Lee Harris, Legal Executive at Turner Hopkins, expresses concern about the number of properties for sale in New Zealand which may be contaminated by methamphetamine ("P"), and suggests how purchasers can reduce the risk of incurring a significant loss as a result. "P contamination is no longer something that just happens to other people in dodgy parts of town," says Lee. "It's something that all property purchasers now need to consider and take sensible precautions to protect themselves against."

Debra Young is a Licensed Private Investigator at MethSolutions, which provides methamphetamine contamination testing services to the public. Debra says "If just one person has smoked P in a property, there will be meth residue there. However it is P manufacture that really results in dangerous levels of contamination. The health consequences can range from very unpleasant reactions to short term exposure, through to life threatening illnesses linked to prolonged exposure. We find P contaminants in over 40% of the homes we are asked to inspect, and this rises to over 50% for rental properties we inspect."

Debra advises that P labs have been set up in flats, holiday houses and motels, and can come and go within a week, leaving a long term legacy of contamination behind. "Remediation can range from fairly straightforward surface decontamination if P has just been smoked in a property, to extremely expensive repairs in the case of P manufacturing, where contaminated surface materials have to be removed, underlying structures decontaminated and rebuilding undertaken." says Debra.

MethSolutions emphasis the importance of laboratory-based analysis to ensure accurate detection of meth contaminants, and offers both a relatively inexpensive "Yes/No" test to identify properties with or without contamination, and a more detailed test to establish the level and location of contamination with a view to remediation. They also offer a remote monitoring system which can detect the existence of P chemicals in a rented property.

Lee Harris of Turner Hopkins says "You really do not want to buy a P contaminated property. Aside from the potentially horrible effects on the health of your family or future tenants, and the potentially very high cost of remediation, there is also the possibility that this could be recorded forever on the Council's LIM report for the property, which could have a devastating effect on any future sale price, if not render the property virtually unsaleable." Most insurance policies do not provide adequate cover for P contamination.

Lee recommends that purchasers should include methamphetamine testing by a reputable operator as part of their property purchase due diligence. "Any sale and purchase agreement should include a condition that the sale is conditional on a clear P test," says Lee. "Generally the purchaser would pay for the basic Yes/No P test.
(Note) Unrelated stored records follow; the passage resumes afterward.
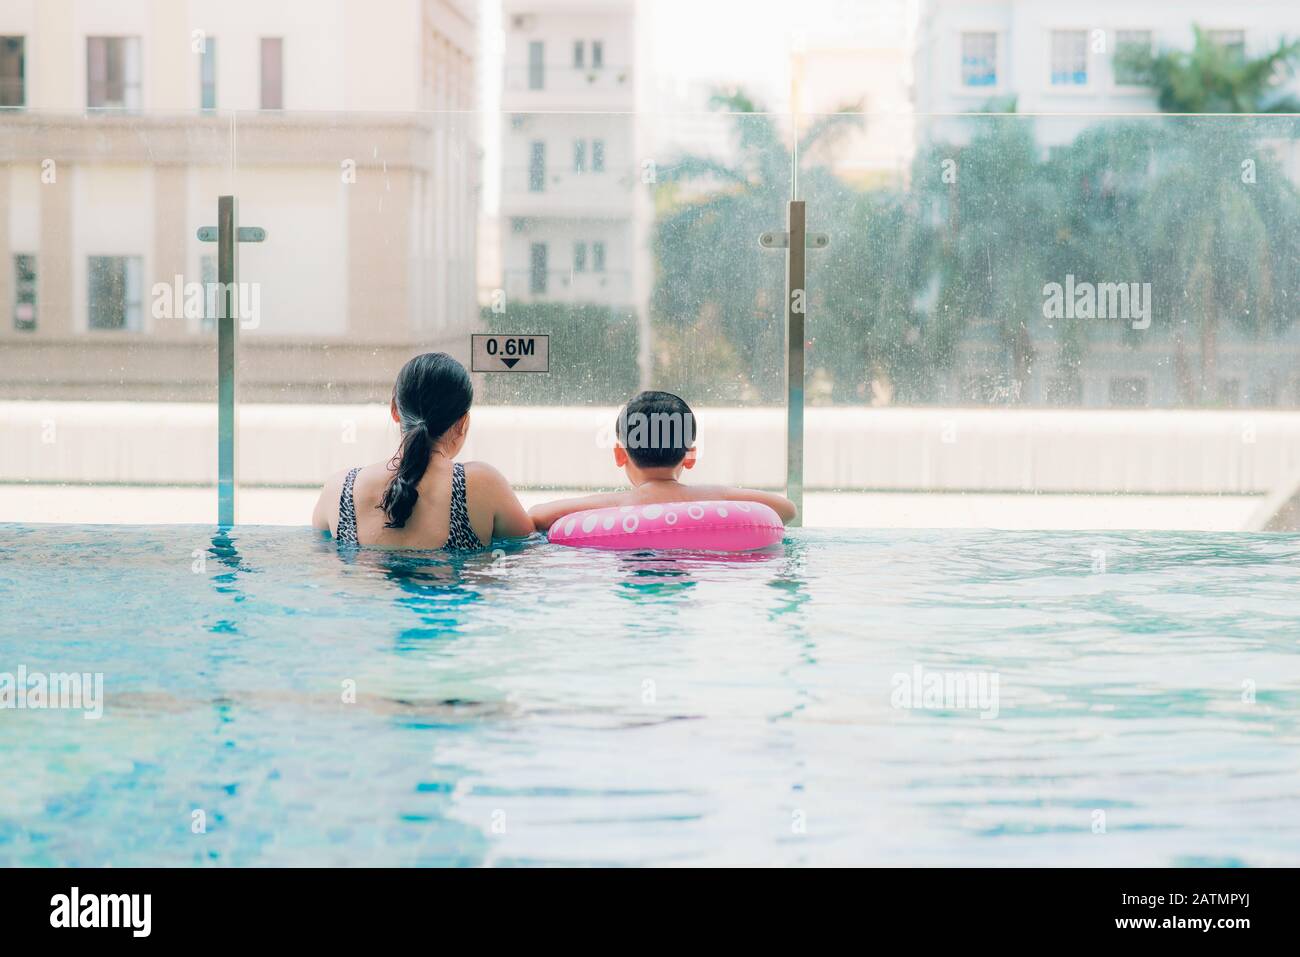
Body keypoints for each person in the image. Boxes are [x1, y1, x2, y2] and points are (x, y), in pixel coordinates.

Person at [313, 352, 533, 549]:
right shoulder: (482, 484)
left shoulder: (339, 489)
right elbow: (527, 543)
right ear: (462, 423)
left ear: (395, 411)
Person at [528, 390, 797, 532]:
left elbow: (536, 517)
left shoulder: (614, 504)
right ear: (690, 456)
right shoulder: (714, 496)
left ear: (620, 455)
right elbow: (786, 510)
If the property fails the test, the purchaser and vendor may still be interested in pursuing the deal by investigating whether the contamination is minor and relatively easily remediated due to occasional P smoking, or major due to P manufacturing. In this case I would expect the vendor to pay for further detailed testing".

Lee says that forethought and prudent legal advice can be very helpful in avoiding the potential disaster of purchasing a methamphetamine contaminated property.